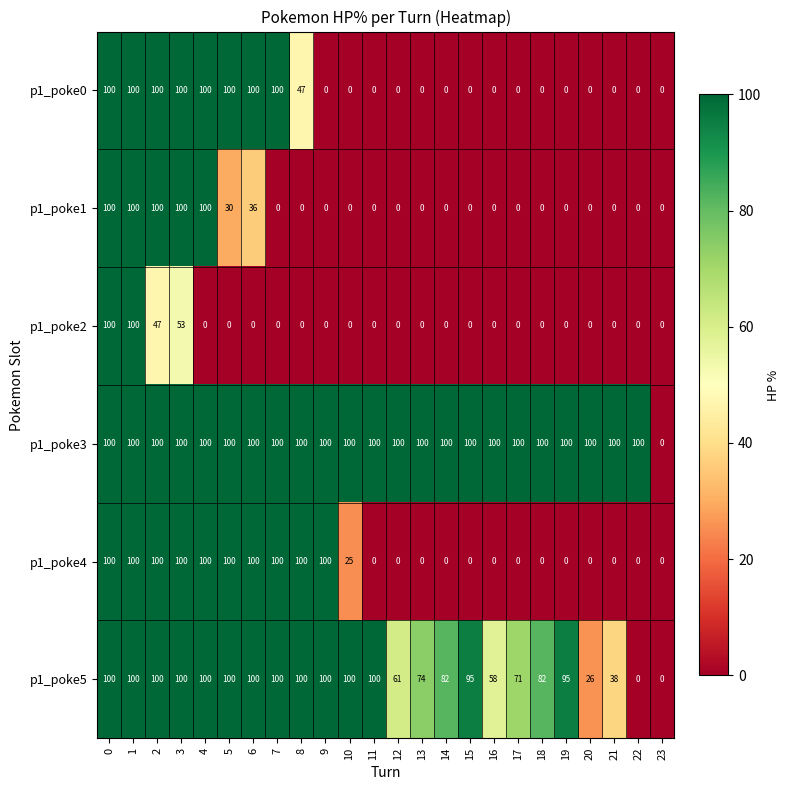

True or false: p1_poke2 has a value of 47 at 11.

False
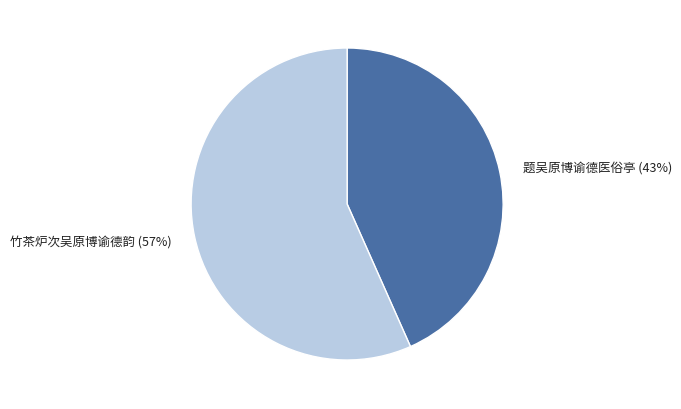

To the nearest percent, what percentage of the pie is 竹茶炉次吴原博谕德韵?

57%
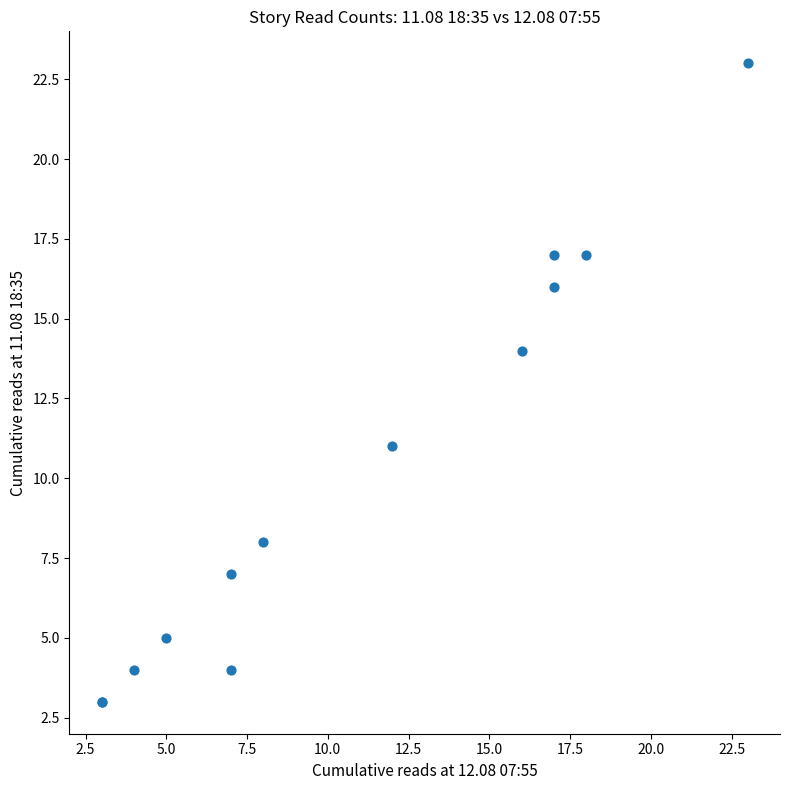

What Y value in the scatter plot is closest to 13?

14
════════════════════
**WHAT NEEDS TO BE DONE**
Rewrite the lines above as a numbered list, omitting the blank lines and leaving the pictures out of the answer.

**RESPONSE AREA**
1. True or false: p1_poke2 has a value of 47 at 11.
2. False
3. To the nearest percent, what percentage of the pie is 竹茶炉次吴原博谕德韵?
4. 57%
5. What Y value in the scatter plot is closest to 13?
6. 14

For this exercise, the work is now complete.